◆ **Document text**:
----
Officials will likely make decision on bond financing Tuesday

Grady County commissioners met Tuesday afternoon with a bond attorney and bond underwriter to discuss possible bond financing for the construction of the 960-acre Tired Creek lake.
Cliff C. (Bucky) Kimsey, III, of Morgan Keegan & Company, and Jonathan Pannell, of the Savannah law firm of Gray & Pannell, met with county officials this week to discuss financing options available to the county.
Both men worked with the county previously on a bond issuance in conjunction with the most recent Special Purpose Local Option Sales Tax referendum.
They have also worked on bond issues for projects in Colquitt, Mitchell and Thomas counties through the South Georgia Governmental Services Authority, of which the city of Cairo is a member.
Pannell explained the differences between general obligation bonds and revenue bonds. He informed commissioners that the county could seek the approval of the SGGSA to issue revenue bonds on behalf of Grady County. An intergovernmental agreement would require the county to pay off the bonds and the SGGSA would only serve as a conduit for the funding of the lake project.
“The advantage of going with a revenue bond is you can do it now,” Pannell said.
----
◆ **Written instruction 1**: For the bond financing article, mark each statement yes or no and back it with the deciding words quoted from the article: (a) The Tired Creek lake is planned to cover 960 acres. (b) Jonathan Pannell is with Morgan Keegan & Company. (c) Grady County would be required to pay off the revenue bonds.
◆ **Written instruction 2**: Repeat word for word the part of the bond financing article that opens with the words containing "They have also" and closes with "is a member.".
◆ **Written instruction 3**: According to the bond financing article, which city is a member of the South Georgia Governmental Services Authority?
Rely only on the bond financing article for what comes next.
----
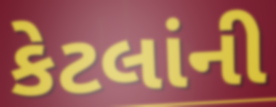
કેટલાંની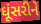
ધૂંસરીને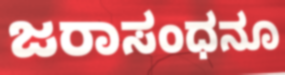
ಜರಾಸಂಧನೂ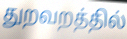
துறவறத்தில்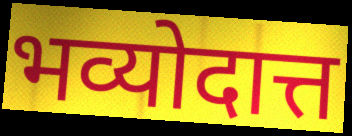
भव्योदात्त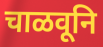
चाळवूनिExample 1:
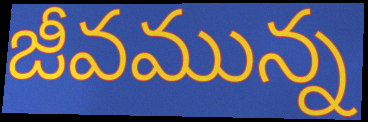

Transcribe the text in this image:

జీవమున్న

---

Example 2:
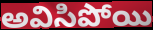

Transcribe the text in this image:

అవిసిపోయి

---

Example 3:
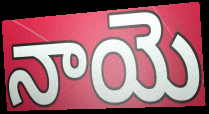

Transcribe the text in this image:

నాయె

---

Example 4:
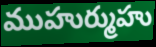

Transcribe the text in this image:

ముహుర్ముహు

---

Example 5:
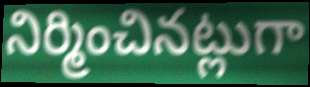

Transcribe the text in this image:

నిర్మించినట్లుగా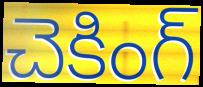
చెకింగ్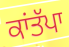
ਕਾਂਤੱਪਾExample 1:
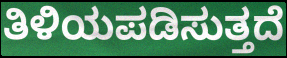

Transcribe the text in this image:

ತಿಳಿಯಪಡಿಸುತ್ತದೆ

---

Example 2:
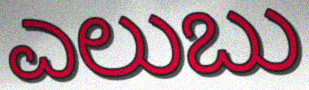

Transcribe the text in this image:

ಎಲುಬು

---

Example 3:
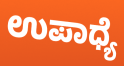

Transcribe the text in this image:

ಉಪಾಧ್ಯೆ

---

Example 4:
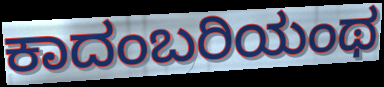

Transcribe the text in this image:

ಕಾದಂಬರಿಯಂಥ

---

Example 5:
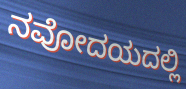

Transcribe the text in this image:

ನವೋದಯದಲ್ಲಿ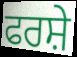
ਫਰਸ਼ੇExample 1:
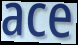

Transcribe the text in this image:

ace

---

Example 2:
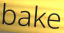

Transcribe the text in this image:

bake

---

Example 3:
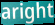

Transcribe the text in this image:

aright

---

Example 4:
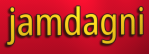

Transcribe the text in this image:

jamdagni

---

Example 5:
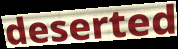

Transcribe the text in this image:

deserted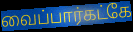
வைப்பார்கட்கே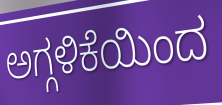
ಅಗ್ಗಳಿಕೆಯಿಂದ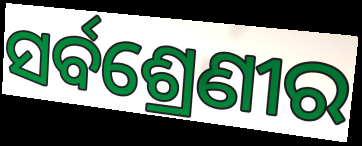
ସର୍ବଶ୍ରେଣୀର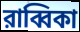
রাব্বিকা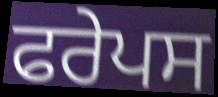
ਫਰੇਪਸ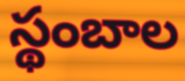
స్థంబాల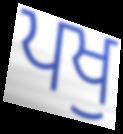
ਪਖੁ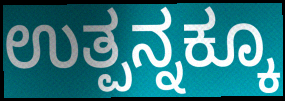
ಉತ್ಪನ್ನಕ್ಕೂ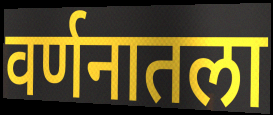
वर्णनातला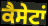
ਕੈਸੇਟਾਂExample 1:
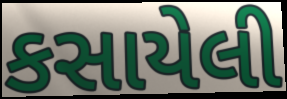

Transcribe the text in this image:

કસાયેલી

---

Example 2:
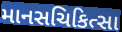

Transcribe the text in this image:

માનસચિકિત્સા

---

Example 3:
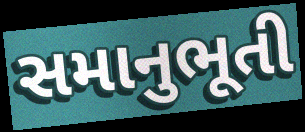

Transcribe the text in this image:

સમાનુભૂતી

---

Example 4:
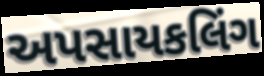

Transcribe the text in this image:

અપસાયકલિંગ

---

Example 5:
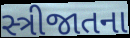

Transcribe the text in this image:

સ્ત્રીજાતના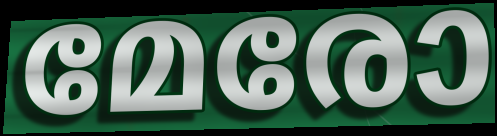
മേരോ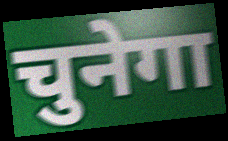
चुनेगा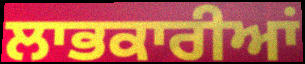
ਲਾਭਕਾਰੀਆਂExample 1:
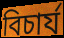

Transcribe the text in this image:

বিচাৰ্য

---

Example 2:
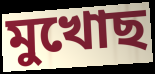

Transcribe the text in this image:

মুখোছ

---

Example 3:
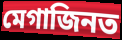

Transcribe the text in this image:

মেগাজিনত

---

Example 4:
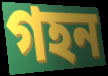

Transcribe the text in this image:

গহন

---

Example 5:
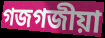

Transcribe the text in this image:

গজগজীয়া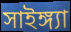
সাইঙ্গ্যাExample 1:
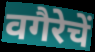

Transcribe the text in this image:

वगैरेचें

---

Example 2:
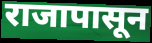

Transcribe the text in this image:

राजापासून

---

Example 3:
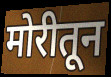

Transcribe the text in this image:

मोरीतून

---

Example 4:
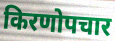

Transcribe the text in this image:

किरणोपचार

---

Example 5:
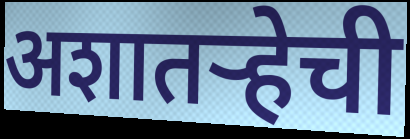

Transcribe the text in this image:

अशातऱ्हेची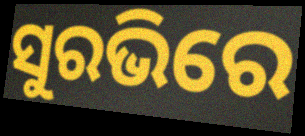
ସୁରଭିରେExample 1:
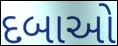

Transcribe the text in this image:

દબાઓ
----
◆ **Complete answer 1**:
(a) Yes: "the construction of the 960-acre Tired Creek lake"
(b) No: "Jonathan Pannell, of the Savannah law firm of Gray & Pannell"
(c) Yes: "An intergovernmental agreement would require the county to pay off the bonds"

◆ **Complete answer 2**:
They have also worked on bond issues for projects in Colquitt, Mitchell and Thomas counties through the South Georgia Governmental Services Authority, of which the city of Cairo is a member.

◆ **Complete answer 3**: Cairo